(Items from a data source)
☆ ☆ ☆
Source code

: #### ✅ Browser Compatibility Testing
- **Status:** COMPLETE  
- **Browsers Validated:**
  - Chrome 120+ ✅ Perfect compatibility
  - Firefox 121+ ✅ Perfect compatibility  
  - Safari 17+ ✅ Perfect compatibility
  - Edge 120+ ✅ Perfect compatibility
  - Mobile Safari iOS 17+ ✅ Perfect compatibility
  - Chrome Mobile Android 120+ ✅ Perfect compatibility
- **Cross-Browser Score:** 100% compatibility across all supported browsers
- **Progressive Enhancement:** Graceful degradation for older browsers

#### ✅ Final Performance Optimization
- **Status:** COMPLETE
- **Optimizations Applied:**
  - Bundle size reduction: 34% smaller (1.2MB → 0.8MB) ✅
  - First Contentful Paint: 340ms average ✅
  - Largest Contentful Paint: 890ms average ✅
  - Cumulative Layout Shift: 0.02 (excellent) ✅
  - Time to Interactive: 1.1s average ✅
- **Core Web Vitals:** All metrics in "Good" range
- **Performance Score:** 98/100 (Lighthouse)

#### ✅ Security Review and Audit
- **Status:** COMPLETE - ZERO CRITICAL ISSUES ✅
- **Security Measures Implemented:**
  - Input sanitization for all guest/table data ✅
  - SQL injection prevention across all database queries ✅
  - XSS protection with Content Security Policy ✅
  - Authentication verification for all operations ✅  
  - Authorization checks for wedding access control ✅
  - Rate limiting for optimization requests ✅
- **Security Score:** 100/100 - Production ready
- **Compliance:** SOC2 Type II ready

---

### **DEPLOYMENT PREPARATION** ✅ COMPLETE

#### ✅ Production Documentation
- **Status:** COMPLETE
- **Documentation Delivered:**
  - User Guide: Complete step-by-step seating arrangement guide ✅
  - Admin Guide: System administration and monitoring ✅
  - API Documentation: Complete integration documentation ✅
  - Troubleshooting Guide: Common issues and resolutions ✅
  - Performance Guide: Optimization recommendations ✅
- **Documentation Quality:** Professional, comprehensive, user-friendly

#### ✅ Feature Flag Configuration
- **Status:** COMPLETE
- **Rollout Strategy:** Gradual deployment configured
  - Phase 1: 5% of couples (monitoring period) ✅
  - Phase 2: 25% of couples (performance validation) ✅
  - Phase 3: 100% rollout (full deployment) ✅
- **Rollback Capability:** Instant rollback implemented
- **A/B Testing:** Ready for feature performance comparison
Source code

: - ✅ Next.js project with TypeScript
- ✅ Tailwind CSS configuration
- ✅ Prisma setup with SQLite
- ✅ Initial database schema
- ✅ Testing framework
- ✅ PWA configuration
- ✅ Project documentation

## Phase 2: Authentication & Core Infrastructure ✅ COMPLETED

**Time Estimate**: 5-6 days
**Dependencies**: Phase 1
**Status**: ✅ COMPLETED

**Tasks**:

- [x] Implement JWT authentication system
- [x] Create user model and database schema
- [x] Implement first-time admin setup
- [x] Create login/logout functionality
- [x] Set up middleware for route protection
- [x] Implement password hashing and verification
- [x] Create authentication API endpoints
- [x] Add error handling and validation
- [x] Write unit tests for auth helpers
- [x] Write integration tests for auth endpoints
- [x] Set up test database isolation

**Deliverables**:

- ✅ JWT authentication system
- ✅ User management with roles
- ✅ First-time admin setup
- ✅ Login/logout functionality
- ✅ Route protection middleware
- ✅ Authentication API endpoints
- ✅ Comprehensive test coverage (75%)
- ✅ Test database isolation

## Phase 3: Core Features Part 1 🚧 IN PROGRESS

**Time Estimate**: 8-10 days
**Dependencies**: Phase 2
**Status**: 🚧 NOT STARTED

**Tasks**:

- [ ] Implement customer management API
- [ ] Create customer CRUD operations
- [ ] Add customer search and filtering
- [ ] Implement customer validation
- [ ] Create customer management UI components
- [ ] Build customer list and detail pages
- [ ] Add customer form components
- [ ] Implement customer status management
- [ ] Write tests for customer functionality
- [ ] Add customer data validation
☆ ☆ ☆
_TASK GOAL_
The entries above are to be copied word for word.

_WRITTEN SOLUTION_
Source code

: #### ✅ Browser Compatibility Testing
- **Status:** COMPLETE  
- **Browsers Validated:**
  - Chrome 120+ ✅ Perfect compatibility
  - Firefox 121+ ✅ Perfect compatibility  
  - Safari 17+ ✅ Perfect compatibility
  - Edge 120+ ✅ Perfect compatibility
  - Mobile Safari iOS 17+ ✅ Perfect compatibility
  - Chrome Mobile Android 120+ ✅ Perfect compatibility
- **Cross-Browser Score:** 100% compatibility across all supported browsers
- **Progressive Enhancement:** Graceful degradation for older browsers

#### ✅ Final Performance Optimization
- **Status:** COMPLETE
- **Optimizations Applied:**
  - Bundle size reduction: 34% smaller (1.2MB → 0.8MB) ✅
  - First Contentful Paint: 340ms average ✅
  - Largest Contentful Paint: 890ms average ✅
  - Cumulative Layout Shift: 0.02 (excellent) ✅
  - Time to Interactive: 1.1s average ✅
- **Core Web Vitals:** All metrics in "Good" range
- **Performance Score:** 98/100 (Lighthouse)

#### ✅ Security Review and Audit
- **Status:** COMPLETE - ZERO CRITICAL ISSUES ✅
- **Security Measures Implemented:**
  - Input sanitization for all guest/table data ✅
  - SQL injection prevention across all database queries ✅
  - XSS protection with Content Security Policy ✅
  - Authentication verification for all operations ✅  
  - Authorization checks for wedding access control ✅
  - Rate limiting for optimization requests ✅
- **Security Score:** 100/100 - Production ready
- **Compliance:** SOC2 Type II ready

---

### **DEPLOYMENT PREPARATION** ✅ COMPLETE

#### ✅ Production Documentation
- **Status:** COMPLETE
- **Documentation Delivered:**
  - User Guide: Complete step-by-step seating arrangement guide ✅
  - Admin Guide: System administration and monitoring ✅
  - API Documentation: Complete integration documentation ✅
  - Troubleshooting Guide: Common issues and resolutions ✅
  - Performance Guide: Optimization recommendations ✅
- **Documentation Quality:** Professional, comprehensive, user-friendly

#### ✅ Feature Flag Configuration
- **Status:** COMPLETE
- **Rollout Strategy:** Gradual deployment configured
  - Phase 1: 5% of couples (monitoring period) ✅
  - Phase 2: 25% of couples (performance validation) ✅
  - Phase 3: 100% rollout (full deployment) ✅
- **Rollback Capability:** Instant rollback implemented
- **A/B Testing:** Ready for feature performance comparison
Source code

: - ✅ Next.js project with TypeScript
- ✅ Tailwind CSS configuration
- ✅ Prisma setup with SQLite
- ✅ Initial database schema
- ✅ Testing framework
- ✅ PWA configuration
- ✅ Project documentation

## Phase 2: Authentication & Core Infrastructure ✅ COMPLETED

**Time Estimate**: 5-6 days
**Dependencies**: Phase 1
**Status**: ✅ COMPLETED

**Tasks**:

- [x] Implement JWT authentication system
- [x] Create user model and database schema
- [x] Implement first-time admin setup
- [x] Create login/logout functionality
- [x] Set up middleware for route protection
- [x] Implement password hashing and verification
- [x] Create authentication API endpoints
- [x] Add error handling and validation
- [x] Write unit tests for auth helpers
- [x] Write integration tests for auth endpoints
- [x] Set up test database isolation

**Deliverables**:

- ✅ JWT authentication system
- ✅ User management with roles
- ✅ First-time admin setup
- ✅ Login/logout functionality
- ✅ Route protection middleware
- ✅ Authentication API endpoints
- ✅ Comprehensive test coverage (75%)
- ✅ Test database isolation

## Phase 3: Core Features Part 1 🚧 IN PROGRESS

**Time Estimate**: 8-10 days
**Dependencies**: Phase 2
**Status**: 🚧 NOT STARTED

**Tasks**:

- [ ] Implement customer management API
- [ ] Create customer CRUD operations
- [ ] Add customer search and filtering
- [ ] Implement customer validation
- [ ] Create customer management UI components
- [ ] Build customer list and detail pages
- [ ] Add customer form components
- [ ] Implement customer status management
- [ ] Write tests for customer functionality
- [ ] Add customer data validation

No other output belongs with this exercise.